Answering these questions takes time and a willingness to learn and unlearn simultaneously. If it prevents just one person from being harmed, it’s work that matters. Some actionable steps you can take as a school leader while working with these questions as your guide:
- Examine your school and district policies around weight-shaming. If your school does not have an explicitly stated policy that protects fat/higher-weight students and staff, begin by bringing that to your administration or school board’s attention.
- Read titles such as What We Don’t Talk About When We Talk About Fat by Aubrey Gordon and FAT TALK: Parenting in the Age of Diet Culture by Virginia Sole-Smith (Macmillan Publishers, 2023). Invite parents, staff, and the community to join in on your learning.
- Survey the physical classrooms in your schools to make sure they are accessible to students in all bodies and of all sizes and abilities.
- Inventory the curriculum; pay close attention to what it says about certain bodies and foods, and work with teachers, staff, and students to revise curriculum that implicitly or explicitly transmits body shame across all subject areas (not just health, physical education, and sciences!)
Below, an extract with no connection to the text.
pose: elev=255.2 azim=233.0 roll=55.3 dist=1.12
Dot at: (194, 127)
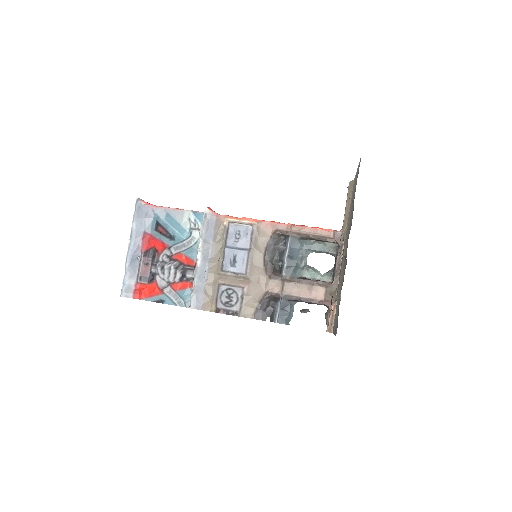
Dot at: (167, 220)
Diet culture and weight stigma are pervasive and require everyone in a community to interrogate and unlearn what entire industries have taught us about our own worth. Naming and minimizing the effects of diet culture in our school communities can, and will, improve the mental health of our students, staff, and entire communities so that they can focus on learning and achieving well-being. Ditching diet culture at school is an important step toward making schools more healthy, equitable, and inclusive for all.
Caitlin O’Connor is an 8th grade English teacher from New York, whose focus in and out of the classroom includes social justice, mental health advocacy, and peer work. She is the author of the Ditching Diet Culture at School digital resource library, and has been featured in publications such as Edutopia and EdWeek.